## Instructions to follow
Repeat the part that opens with the line containing "Eureka Server" and closes with the line containing "https://github.com/nixvihari/UserMicroService", both lines included, character for character.
━━━━━━━━
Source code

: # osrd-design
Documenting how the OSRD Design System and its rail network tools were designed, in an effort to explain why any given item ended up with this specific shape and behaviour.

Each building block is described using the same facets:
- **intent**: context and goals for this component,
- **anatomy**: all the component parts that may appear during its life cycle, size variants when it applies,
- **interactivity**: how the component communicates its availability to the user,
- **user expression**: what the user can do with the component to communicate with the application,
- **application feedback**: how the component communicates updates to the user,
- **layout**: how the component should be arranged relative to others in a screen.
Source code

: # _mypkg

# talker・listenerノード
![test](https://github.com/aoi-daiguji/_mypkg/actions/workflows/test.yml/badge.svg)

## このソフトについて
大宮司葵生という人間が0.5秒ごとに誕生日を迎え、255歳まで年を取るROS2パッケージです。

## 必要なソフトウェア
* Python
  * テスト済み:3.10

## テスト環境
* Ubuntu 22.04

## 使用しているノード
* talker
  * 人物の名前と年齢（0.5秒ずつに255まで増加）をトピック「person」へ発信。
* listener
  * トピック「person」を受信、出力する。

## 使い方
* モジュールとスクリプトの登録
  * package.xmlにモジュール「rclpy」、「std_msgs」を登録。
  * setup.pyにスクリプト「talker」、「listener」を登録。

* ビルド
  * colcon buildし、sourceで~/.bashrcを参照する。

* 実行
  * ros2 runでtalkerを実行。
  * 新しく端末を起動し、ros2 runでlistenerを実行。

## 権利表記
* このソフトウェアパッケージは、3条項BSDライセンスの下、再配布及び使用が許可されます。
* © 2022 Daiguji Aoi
━━━━━━━━
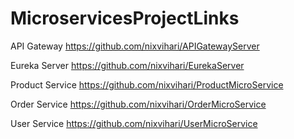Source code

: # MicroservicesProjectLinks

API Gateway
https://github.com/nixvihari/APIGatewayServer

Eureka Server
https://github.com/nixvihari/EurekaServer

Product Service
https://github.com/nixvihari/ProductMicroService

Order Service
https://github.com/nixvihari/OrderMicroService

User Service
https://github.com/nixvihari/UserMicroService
━━━━━━━━
## Response below
Eureka Server
https://github.com/nixvihari/EurekaServer

Product Service
https://github.com/nixvihari/ProductMicroService

Order Service
https://github.com/nixvihari/OrderMicroService

User Service
https://github.com/nixvihari/UserMicroService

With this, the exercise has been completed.